There are several caveats to the interpretation that there is a graded dose-response of resistance training volume and muscle hypertrophy. When comparing studies, several conclusions arise:

• There might still be residual acute muscle swelling after a high volume routine at 48–72h, which could confound the results of measurements done in this time frame and the true magnitude of the response to high volume training protocols.
• Schoenfeld et al. always use a full body training program that does not include any direct exercise for biceps and triceps. However, these are the only upper body muscle groups measured and used as a proxy for upper body skeletal muscle hypertrophy. There is virtually no data that I am aware of measuring other upper body muscle groups and their relationship with training volume.
• Studies that include direct work for biceps or triceps show that there is a plateau in the apparent dose-response relationship between sets at a moderate intensity (as % of 1RM) and muscle growth between~10–20 sets.
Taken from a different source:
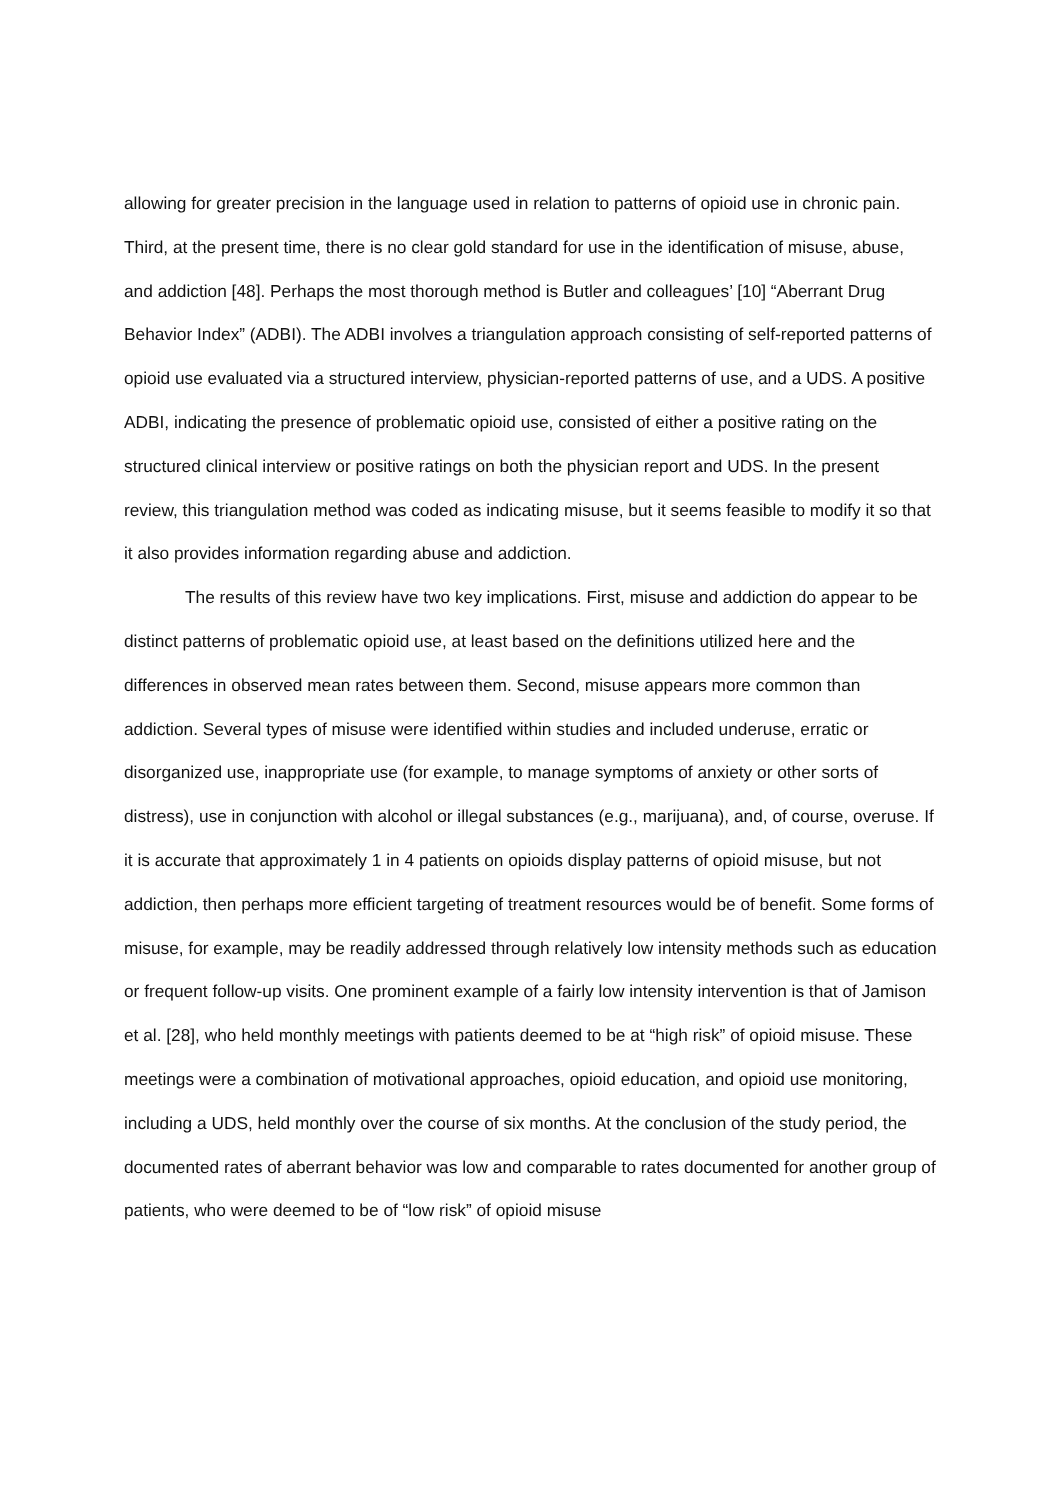allowing for greater precision in the language used in relation to patterns of opioid use in chronic pain. Third, at the present time, there is no clear gold standard for use in the identification of misuse, abuse, and addiction [48]. Perhaps the most thorough method is Butler and colleagues’ [10] “Aberrant Drug Behavior Index” (ADBI). The ADBI involves a triangulation approach consisting of self-reported patterns of opioid use evaluated via a structured interview, physician-reported patterns of use, and a UDS. A positive ADBI, indicating the presence of problematic opioid use, consisted of either a positive rating on the structured clinical interview or positive ratings on both the physician report and UDS. In the present review, this triangulation method was coded as indicating misuse, but it seems feasible to modify it so that it also provides information regarding abuse and addiction.
The results of this review have two key implications. First, misuse and addiction do appear to be distinct patterns of problematic opioid use, at least based on the definitions utilized here and the differences in observed mean rates between them. Second, misuse appears more common than addiction. Several types of misuse were identified within studies and included underuse, erratic or disorganized use, inappropriate use (for example, to manage symptoms of anxiety or other sorts of distress), use in conjunction with alcohol or illegal substances (e.g., marijuana), and, of course, overuse. If it is accurate that approximately 1 in 4 patients on opioids display patterns of opioid misuse, but not addiction, then perhaps more efficient targeting of treatment resources would be of benefit. Some forms of misuse, for example, may be readily addressed through relatively low intensity methods such as education or frequent follow-up visits. One prominent example of a fairly low intensity intervention is that of Jamison et al. [28], who held monthly meetings with patients deemed to be at “high risk” of opioid misuse. These meetings were a combination of motivational approaches, opioid education, and opioid use monitoring, including a UDS, held monthly over the course of six months. At the conclusion of the study period, the documented rates of aberrant behavior was low and comparable to rates documented for another group of patients, who were deemed to be of “low risk” of opioid misuse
This cannot be extrapolated to other muscles.
• There is no consistent dose-response relationship between training volume load and muscle hypertrophy.
• The last Schoenfeld study has limited practical applicability (nearly all hypertrophy programs include exercises that train biceps and triceps directly) and shows that more work is needed when the routines utilized are suboptimal for muscle growth.
• Comparison of the changes observed in Ostrowski et al., 1997 and Schoenfeld et al., 2018 show that the latter used a very inefficient training protocol, which needs higher volumes to elicit a hypertrophic response.
• The above shows that the quality of the training protocol is more important than the quantity. When the latter is lower, the amount of sets needed is higher to get any response.
• Different training variables (tempo, time under tension, intensity/% of 1RM, etc.) could modify the volume-hypertrophy response.

In conclusion, based on the available evidence, a direct, dose-response relationship between volume and muscle hypertrophy is unwarranted. The number of sets required to elicit an optimal hypertrophic response depends on the characteristics of the training program; increasingly greater gains are not necessarily achieved with higher training volumes.